Can you quote a single person who is against it? I can’t. It’s just understandably not high on most people’s priority list, since it doesn’t actually effect language usage and most people aren’t compiling code from dynamic languages. Sure, it will be more useful from Julia than other languages, but the ability to use an interactive language non-interactively just doesn’t affect most people.
Jeff mentioned something about automatically binding functions which would fix this. I am not sure if this would actually be breaking though (?), so it might be fine for a minor release instead of 1.0.
Docker? Not sure why people are suggesting that executables are the answer to this when we have much more modern tools for handling scientific reproduciblility issues than “smash it all into a binary that humans can’t read”. @ExpandingMan sums it up pretty nicely.
Plots.jl doesn’t precompile and it lazy loads backends, so it’s not the same at all.
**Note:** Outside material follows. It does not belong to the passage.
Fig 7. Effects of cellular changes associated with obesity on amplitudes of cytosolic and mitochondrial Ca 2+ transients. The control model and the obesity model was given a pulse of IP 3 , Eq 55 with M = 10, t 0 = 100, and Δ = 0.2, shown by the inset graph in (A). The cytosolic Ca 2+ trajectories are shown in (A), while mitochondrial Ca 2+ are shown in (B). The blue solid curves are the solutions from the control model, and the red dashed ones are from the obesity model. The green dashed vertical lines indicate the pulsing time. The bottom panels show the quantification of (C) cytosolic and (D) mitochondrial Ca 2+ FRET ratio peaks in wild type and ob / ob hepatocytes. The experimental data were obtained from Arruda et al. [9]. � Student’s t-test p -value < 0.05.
These became big issues with some of the changes due to v0.6. There are fixes in the works, like https://github.com/JuliaPlots/Plots.jl/pull/916.
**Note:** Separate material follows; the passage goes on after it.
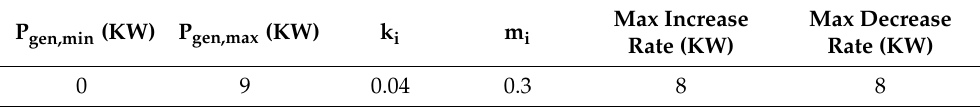
Table 5. Conventional generator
Differentiation between Base and user code was brought up in conversations at JuliaCon and is an interesting topic. Julia is written in Julia, so it uniquely has this problem. A mode to make the debugger ignore Base would be helpful in many cases.
Yes. BinDeps2 was brought up as a Julia 1.x goal in Stefan’s talk.
Did the 265 fix not do this?
@Keno knows about the debugger issues. I think lately he was pretty busy making Julia enter the list of languages which have achieved petascale (what else has? C, C++, Fortran, and Assembler? @dpsanders made a good point that it’s probably a short list).
Again? Why type instability? - #8 by ChrisRackauckas
Notice that @oxinabox’s example is very close to how factorize
works, except branching off of the matrix type. It’s a feature, though the ability to turn on additional checks would be nice.